* [TO DO]: Show every line of the material that contains the string "collection", matching case exactly.

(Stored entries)

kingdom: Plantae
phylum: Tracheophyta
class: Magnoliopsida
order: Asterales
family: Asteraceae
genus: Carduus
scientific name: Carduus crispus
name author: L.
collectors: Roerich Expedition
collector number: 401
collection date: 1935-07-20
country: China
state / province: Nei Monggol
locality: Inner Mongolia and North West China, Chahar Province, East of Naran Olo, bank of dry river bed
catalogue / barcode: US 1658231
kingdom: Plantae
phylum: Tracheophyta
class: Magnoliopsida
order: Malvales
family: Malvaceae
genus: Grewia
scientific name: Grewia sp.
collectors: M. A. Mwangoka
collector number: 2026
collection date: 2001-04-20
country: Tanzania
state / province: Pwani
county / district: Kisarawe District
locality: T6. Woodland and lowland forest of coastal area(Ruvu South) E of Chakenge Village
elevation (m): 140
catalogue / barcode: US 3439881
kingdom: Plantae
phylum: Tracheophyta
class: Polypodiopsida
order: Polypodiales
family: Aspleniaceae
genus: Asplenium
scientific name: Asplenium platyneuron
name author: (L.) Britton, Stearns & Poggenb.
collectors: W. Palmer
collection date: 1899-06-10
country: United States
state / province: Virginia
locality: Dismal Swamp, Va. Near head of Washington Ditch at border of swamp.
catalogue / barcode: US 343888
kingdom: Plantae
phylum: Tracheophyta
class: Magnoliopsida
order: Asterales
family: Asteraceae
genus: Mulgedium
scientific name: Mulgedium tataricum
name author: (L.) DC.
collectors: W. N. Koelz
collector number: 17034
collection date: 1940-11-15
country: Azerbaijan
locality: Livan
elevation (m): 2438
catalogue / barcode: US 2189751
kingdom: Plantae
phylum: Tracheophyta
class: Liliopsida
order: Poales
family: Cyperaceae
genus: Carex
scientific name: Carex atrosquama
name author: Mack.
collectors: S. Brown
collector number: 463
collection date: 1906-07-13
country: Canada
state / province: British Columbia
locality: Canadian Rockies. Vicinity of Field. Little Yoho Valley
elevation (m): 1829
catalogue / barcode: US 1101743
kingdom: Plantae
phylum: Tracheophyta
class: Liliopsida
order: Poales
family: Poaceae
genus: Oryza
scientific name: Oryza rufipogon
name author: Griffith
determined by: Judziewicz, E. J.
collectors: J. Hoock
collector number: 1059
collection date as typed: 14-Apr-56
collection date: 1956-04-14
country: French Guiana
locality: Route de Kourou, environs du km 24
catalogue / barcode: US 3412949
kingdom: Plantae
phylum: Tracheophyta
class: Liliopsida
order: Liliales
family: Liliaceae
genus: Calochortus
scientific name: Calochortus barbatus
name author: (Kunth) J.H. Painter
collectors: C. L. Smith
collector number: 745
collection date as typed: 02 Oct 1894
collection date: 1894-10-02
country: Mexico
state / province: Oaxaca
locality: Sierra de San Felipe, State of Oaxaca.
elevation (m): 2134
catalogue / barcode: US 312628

* [FINISHED EXERCISE]:
collection date: 1935-07-20
collection date: 2001-04-20
collection date: 1899-06-10
collection date: 1940-11-15
collection date: 1906-07-13
collection date as typed: 14-Apr-56
collection date: 1956-04-14
collection date as typed: 02 Oct 1894
collection date: 1894-10-02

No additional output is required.